Agenda commercial européen : intervention de Marielle de Sarnez
Intervenant ce jour à l’Assemblée nationale en séance lors de la discussion sur « l’agenda commercial européen » , Marielle de Sarnez, présidente de la commission des Affaires étrangères, a déclaré :
« Le commerce est aujourd’hui élément de pouvoir et de puissance.
Aujourd’hui, nous assistons à la mise en place d’éléments qui, si nous n’y prenons pas garde, pourront dégénérer en guerre commerciale de grande ampleur, et menacer, à terme, l’équilibre du monde.
Même s’il faut prendre en compte l’attitude de la Chine, qui n’ a jamais respecté pleinement ses engagements multilatéraux, en particulier sur la propriété intellectuelle, les États-Unis ont une grande part de responsabilité. Menace sur les exportations chinoises avec un projet de taxation de 25% sur 200 milliards de dollars de produits chinois, taxation sur l’acier et l’aluminium européens, retrait de l’accord sur le nucléaire iranien, adoption de nouvelles sanctions contre l’aluminium russe, blocage actif de l’Organisation mondiale du commerce. La politique américaine se veut tous azimuts.
Cette action est d’autant plus déstabilisatrice qu’elle s’appuie sur une législation extraterritoriale que les États-Unis peuvent activer partout dans le monde en fonction de leurs intérêts propres et de leurs obsessions de politique étrangère du moment.
L’administration américaine menace pas exemple aujourd’hui de réactiver la loi Helms-Burton qui permettrait aux intérêts américains expropriés il y a soixante ans par le régime castriste d’engager des poursuites contre les entreprises étrangères, européennes, et françaises qui ont investi à Cuba ! Cette décision serait contraire au droit international. Et l’Europe ne devra pas laisser faire.

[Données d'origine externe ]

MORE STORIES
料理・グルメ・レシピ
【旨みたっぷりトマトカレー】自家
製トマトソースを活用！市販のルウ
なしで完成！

Cet impérialisme juridique a trop longtemps prospéré. Souvenons-nous des conditions du rachat par General Electric de la branche « turbines » d’Alstom, qui a coïncidé, comme par hasard, avec l’imposition par les autorités américaines d’une amende transactionnelle de 772 millions de dollars.
Face à ces méthodes, il n’est que temps de réagir.
L’Union européenne a la compétence exclusive sur les questions commerciales. Cela peut et doit constituer un facteur d’unité et d’efficacité. Mais à condition de se doter des moyens politiques et juridiques pour répondre, avec fermeté, aux provocations des uns et des autres.
L’Europe pèse 22 % dans l’économie mondiale. Elle doit utiliser cette force pour protéger efficacement les citoyens européens et leurs intérêts commerciaux et politiques.
À l’initiative de la France, de l’Allemagne et de la Grande-Bretagne le mécanisme INSTEX a été mis en place pour permettre de commercer avec l’Iran. C’est un premier pas positif qu’il convient de saluer.
Mais il faudra aller plus loin et se doter des instruments nécessaires pour que l’Europe se fasse enfin respecter !
Car il n’est pas acceptable que les entreprises et les banques européennes craignent davantage du non-respect des lois américaines que du respect de nos propres lois !
Défendre nos intérêts, c’est aussi mieux associer les citoyens et leurs représentants à l’élaboration et au suivi de la politique commerciale.
Défendre nos intérêts, c’est aussi mieux associer les citoyens et leurs représentants à l’élaboration et au suivi de la politique commerciale. C’est le sens de la résolution que nous examinons aujourd’hui et dont je remercie Jacques Maire d’avoir pris l’initiative.
Depuis dix-huit mois, je m’efforce de mettre en place un nouveau fonctionnement avec le Gouvernement à la commission des Affaires étrangères, sur des questions telles que la qualité des études d’impact ou la consultation des parlementaires de façon régulière avant les conseils européens des ministres du commerce.
Je remercie Jean-Baptiste Lemoyne de son implication personnelle. Il reste de grands progrès à faire en particulier à la Commission européenne. J’espère que nous serons entendus aussi bien à Paris qu’à Bruxelles. »
Paris, le 18 février 2019 - Seul le prononcé fait foi.